[Collected data]
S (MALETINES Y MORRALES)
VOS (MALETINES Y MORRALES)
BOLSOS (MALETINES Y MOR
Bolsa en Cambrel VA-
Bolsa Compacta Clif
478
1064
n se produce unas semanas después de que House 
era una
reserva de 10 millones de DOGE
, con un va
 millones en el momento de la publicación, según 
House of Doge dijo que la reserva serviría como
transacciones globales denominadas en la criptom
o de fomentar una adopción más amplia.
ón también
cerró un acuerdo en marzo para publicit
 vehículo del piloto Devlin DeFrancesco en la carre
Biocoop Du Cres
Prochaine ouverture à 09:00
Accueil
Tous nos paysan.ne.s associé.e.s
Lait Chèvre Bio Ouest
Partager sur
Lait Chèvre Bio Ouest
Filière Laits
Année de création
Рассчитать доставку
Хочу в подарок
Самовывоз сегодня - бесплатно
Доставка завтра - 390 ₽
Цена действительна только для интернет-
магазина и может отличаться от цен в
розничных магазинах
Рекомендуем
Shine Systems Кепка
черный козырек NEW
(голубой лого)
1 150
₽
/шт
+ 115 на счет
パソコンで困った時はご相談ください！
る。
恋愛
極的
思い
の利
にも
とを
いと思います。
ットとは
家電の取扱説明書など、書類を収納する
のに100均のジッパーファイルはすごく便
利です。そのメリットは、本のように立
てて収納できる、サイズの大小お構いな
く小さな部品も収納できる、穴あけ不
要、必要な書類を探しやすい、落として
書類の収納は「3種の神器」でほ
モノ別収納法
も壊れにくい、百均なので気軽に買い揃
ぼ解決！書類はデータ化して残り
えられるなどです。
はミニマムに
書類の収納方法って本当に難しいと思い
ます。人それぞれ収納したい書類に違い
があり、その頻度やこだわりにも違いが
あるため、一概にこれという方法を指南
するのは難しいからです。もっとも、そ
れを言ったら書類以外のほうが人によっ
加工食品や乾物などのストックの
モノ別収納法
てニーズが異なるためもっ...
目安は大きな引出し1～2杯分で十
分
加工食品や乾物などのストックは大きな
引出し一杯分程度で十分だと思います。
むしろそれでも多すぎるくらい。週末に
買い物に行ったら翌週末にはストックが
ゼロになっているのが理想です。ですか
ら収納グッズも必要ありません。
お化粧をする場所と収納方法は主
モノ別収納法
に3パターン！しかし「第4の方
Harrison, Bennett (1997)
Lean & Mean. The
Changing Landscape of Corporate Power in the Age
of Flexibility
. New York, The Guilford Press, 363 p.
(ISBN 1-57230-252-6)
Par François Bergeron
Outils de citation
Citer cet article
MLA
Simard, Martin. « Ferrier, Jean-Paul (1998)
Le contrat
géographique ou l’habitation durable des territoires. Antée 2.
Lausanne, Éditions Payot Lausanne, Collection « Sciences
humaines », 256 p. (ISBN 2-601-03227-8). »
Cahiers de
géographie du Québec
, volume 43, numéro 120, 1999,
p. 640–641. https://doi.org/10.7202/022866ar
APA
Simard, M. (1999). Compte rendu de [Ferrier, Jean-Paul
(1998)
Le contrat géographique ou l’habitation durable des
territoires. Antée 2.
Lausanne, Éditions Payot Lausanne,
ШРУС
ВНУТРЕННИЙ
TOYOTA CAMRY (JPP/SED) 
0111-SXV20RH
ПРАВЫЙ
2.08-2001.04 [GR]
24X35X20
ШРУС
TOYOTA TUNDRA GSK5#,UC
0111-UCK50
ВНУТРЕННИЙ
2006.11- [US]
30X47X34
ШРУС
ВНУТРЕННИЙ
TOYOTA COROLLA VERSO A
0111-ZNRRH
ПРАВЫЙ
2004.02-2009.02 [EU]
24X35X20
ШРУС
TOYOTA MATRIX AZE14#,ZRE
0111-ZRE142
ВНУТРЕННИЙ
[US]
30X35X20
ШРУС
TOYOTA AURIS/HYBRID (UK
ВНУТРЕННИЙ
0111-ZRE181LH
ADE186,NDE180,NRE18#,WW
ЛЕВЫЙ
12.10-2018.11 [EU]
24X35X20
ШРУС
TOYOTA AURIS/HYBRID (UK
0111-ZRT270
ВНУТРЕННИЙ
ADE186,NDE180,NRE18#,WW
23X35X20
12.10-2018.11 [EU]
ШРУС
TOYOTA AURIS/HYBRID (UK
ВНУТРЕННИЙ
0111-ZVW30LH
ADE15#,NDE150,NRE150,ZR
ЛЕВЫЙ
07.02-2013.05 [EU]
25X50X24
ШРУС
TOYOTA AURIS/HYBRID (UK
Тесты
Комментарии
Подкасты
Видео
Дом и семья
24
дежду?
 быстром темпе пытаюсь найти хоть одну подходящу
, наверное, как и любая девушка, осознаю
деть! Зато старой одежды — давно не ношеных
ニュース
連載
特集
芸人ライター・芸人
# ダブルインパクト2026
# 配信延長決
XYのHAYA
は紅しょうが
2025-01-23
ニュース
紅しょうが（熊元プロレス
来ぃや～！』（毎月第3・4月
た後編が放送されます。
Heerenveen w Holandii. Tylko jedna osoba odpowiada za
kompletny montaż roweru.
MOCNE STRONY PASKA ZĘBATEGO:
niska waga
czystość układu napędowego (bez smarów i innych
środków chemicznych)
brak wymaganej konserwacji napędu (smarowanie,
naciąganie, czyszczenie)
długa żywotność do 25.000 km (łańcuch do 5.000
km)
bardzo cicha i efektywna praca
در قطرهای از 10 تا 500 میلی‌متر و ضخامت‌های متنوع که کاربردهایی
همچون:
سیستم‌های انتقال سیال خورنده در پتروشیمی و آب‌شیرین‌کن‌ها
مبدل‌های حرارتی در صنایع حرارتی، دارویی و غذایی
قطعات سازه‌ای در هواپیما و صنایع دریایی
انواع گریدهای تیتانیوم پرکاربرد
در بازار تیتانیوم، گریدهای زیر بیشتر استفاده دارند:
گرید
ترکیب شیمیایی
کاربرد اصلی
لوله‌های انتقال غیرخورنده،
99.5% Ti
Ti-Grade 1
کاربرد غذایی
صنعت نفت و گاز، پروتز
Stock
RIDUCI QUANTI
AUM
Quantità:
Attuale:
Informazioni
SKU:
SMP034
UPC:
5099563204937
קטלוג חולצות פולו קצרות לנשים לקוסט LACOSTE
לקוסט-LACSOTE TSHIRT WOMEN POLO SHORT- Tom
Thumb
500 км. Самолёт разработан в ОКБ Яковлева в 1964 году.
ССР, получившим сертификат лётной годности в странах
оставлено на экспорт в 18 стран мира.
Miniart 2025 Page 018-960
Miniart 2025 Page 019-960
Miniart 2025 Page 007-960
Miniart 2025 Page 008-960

> _TO DO_
Look over the data above and show each line that contains "Jean".

> _EXERCISE RESULT_
Simard, Martin. « Ferrier, Jean-Paul (1998)
Simard, M. (1999). Compte rendu de [Ferrier, Jean-Paul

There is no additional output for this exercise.